Your reply should set down word for word each line below from the one with "left_click(520, 467)" through the final line, both included, but none of the pictures.

Saved data entries:
::::::
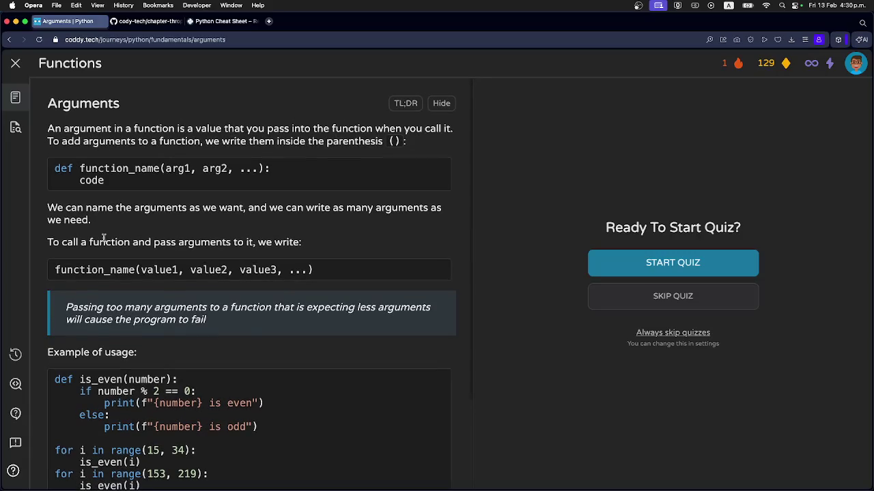
scroll(104, 238, "down", 4)
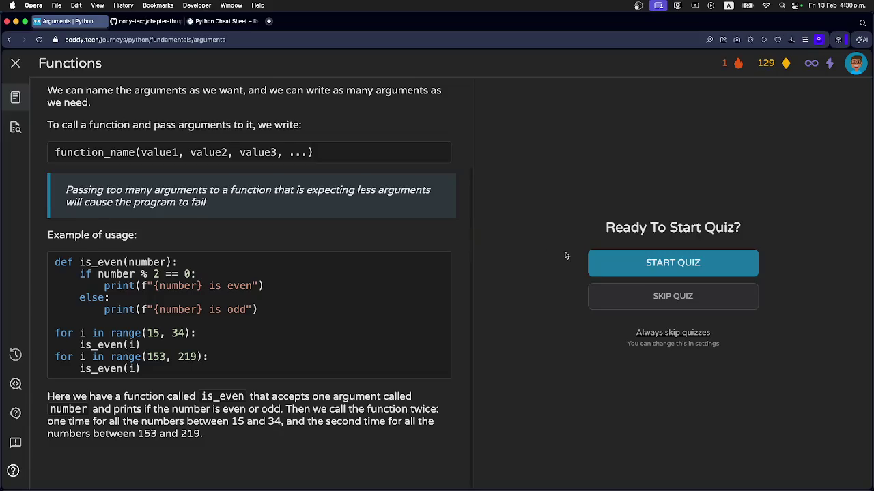
Step: Start the Arguments quiz, narrow the lesson column, and answer double(5) correctly
left_click(640, 264)
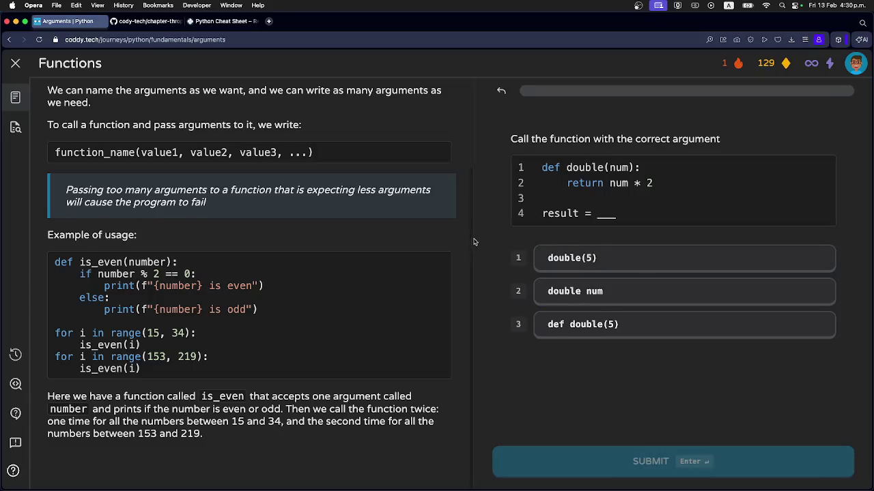
left_click_drag(473, 241, 331, 249)
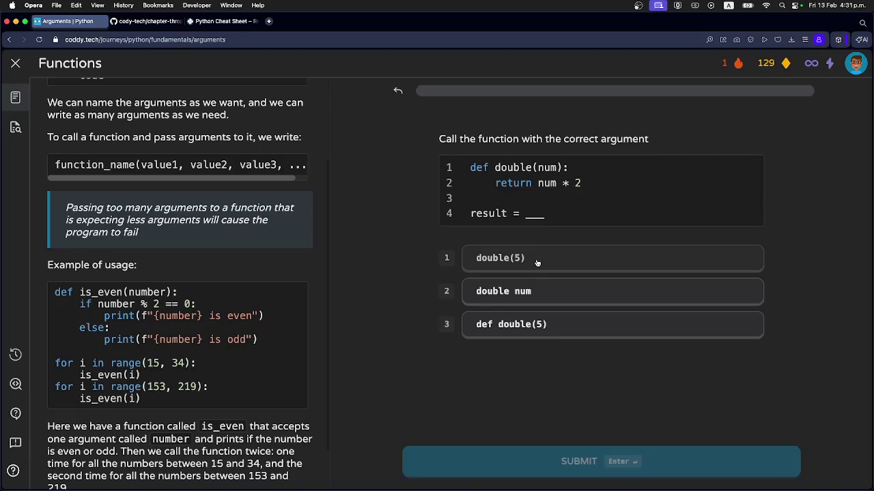
left_click(536, 263)
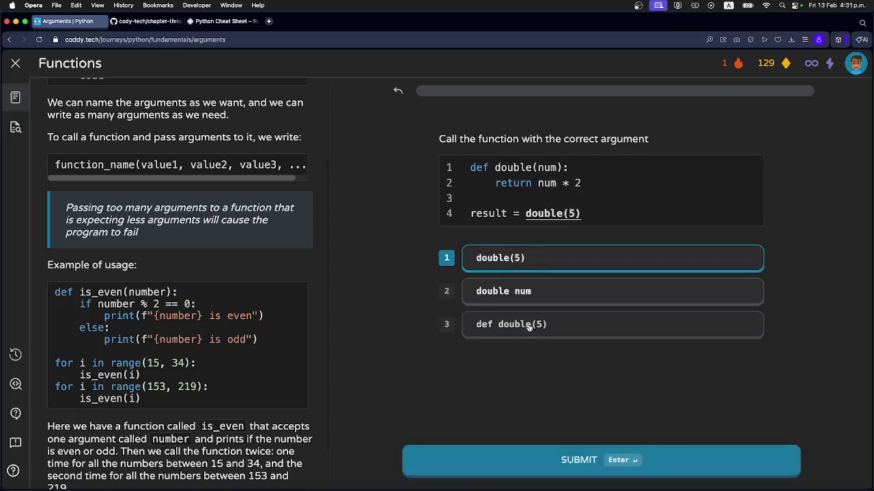
left_click(520, 467)
left_click(521, 468)
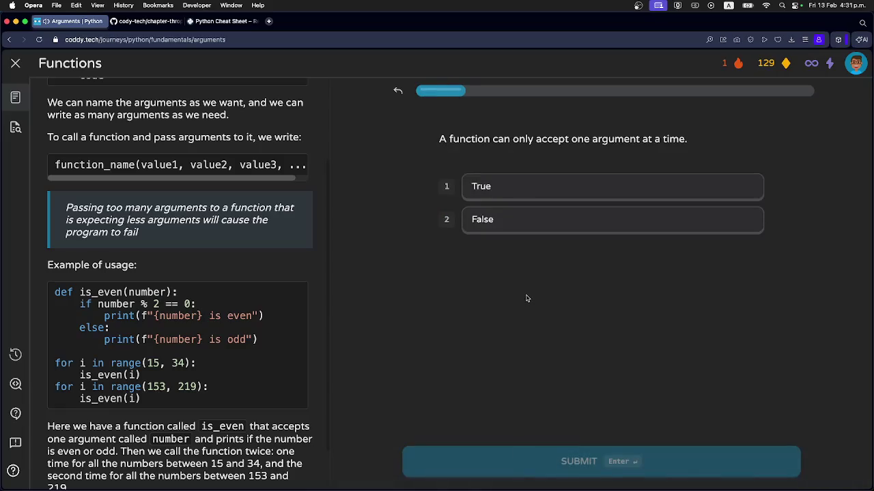
Step: Answer False to 'a function accepts only one argument' and continue
left_click(517, 229)
left_click(548, 456)
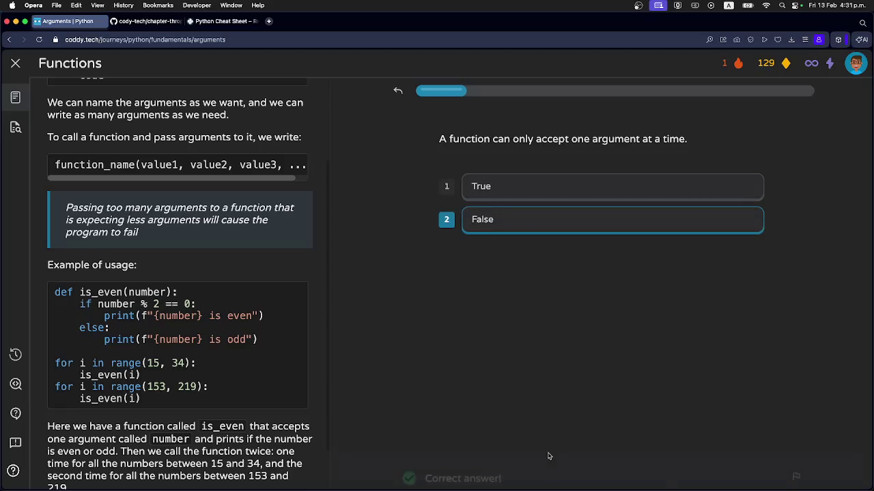
left_click(548, 455)
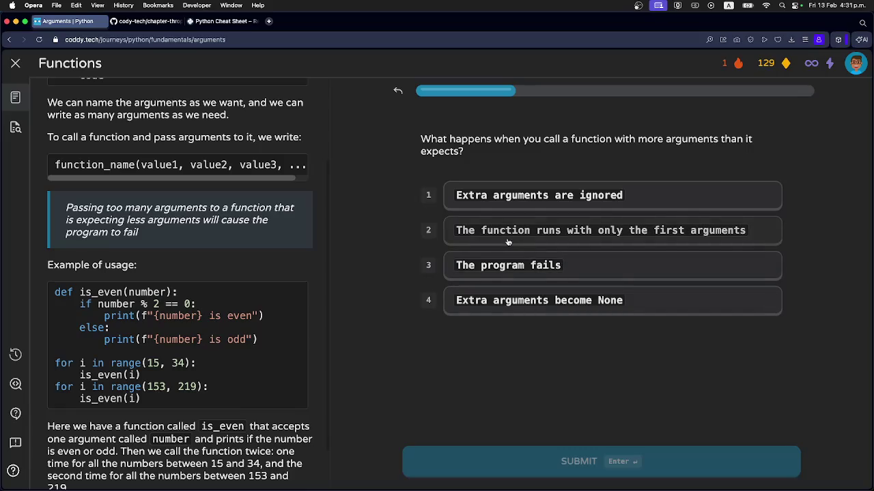
Step: Submit 'Extra arguments are ignored' for the extra-arguments question, then continue past the wrong-answer feedback
left_click(513, 197)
::::::
> [TASK OUTPUT]:
left_click(520, 467)
left_click(521, 468)
Step: Answer False to 'a function accepts only one argument' and continue
left_click(517, 229)
left_click(548, 456)
left_click(548, 455)
Step: Submit 'Extra arguments are ignored' for the extra-arguments question, then continue past the wrong-answer feedback
left_click(513, 197)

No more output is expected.